[Collected data]

※

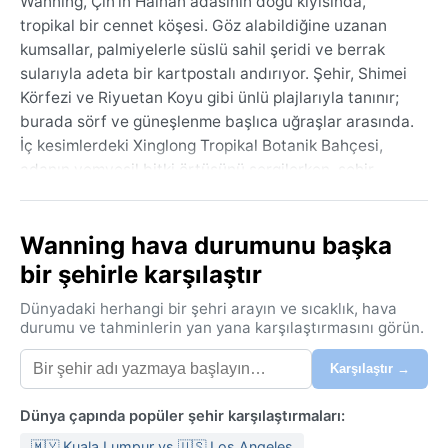
Wanning, Çin'in Hainan adasının doğu kıyısında,
tropikal bir cennet köşesi. Göz alabildiğine uzanan
kumsallar, palmiyelerle süslü sahil şeridi ve berrak
sularıyla adeta bir kartpostalı andırıyor. Şehir, Shimei
Körfezi ve Riyuetan Koyu gibi ünlü plajlarıyla tanınır;
burada sörf ve güneşlenme başlıca uğraşlar arasında.
İç kesimlerdeki Xinglong Tropikal Botanik Bahçesi,
adanın yemyeşil bitki örtüsünü sergilerken, şehir
merkezi hareketli pazarları ve deniz ürünleri
lokantalarıyla canlı bir atmosfere sahip. Hainan'ın
Wanning hava durumunu başka
doğal güzellikleri ve sakin yaşam temposu, Wanning'i
dinlenmek isteyen gezginler için ideal bir durak haline
bir şehirle karşılaştır
getiriyor.
Dünyadaki herhangi bir şehri arayın ve sıcaklık, hava
Köppen iklim sınıflandırmasına göre Aw, yani tropikal
durumu ve tahminlerin yan yana karşılaştırmasını görün.
savan iklimi hüküm sürüyor. Yıl boyunca sıcaklık
Karşılaştır →
ortalama 24-28°C arasında seyrediyor, ancak
mevsimler yağış miktarıyla belirginleşiyor. Yazlar
Dünya çapında popüler şehir karşılaştırmaları:
(Mayıs-Ekim) sıcak, bunaltıcı derecede nemli ve bol
yağışlı; muson rüzgarlarıyla gelen sağanaklar sıkça
🇲🇾 Kuala Lumpur vs 🇺🇸 Los Angeles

※

Problem details:
Look above for the line that contains "Körfezi ve Riyuetan". Starting there, transcribe every line exactly until you have copied the line that contains "merkezi hareketli pazarları ve deniz ürünleri".

Answer to this exercise:
Körfezi ve Riyuetan Koyu gibi ünlü plajlarıyla tanınır;
burada sörf ve güneşlenme başlıca uğraşlar arasında.
İç kesimlerdeki Xinglong Tropikal Botanik Bahçesi,
adanın yemyeşil bitki örtüsünü sergilerken, şehir
merkezi hareketli pazarları ve deniz ürünleri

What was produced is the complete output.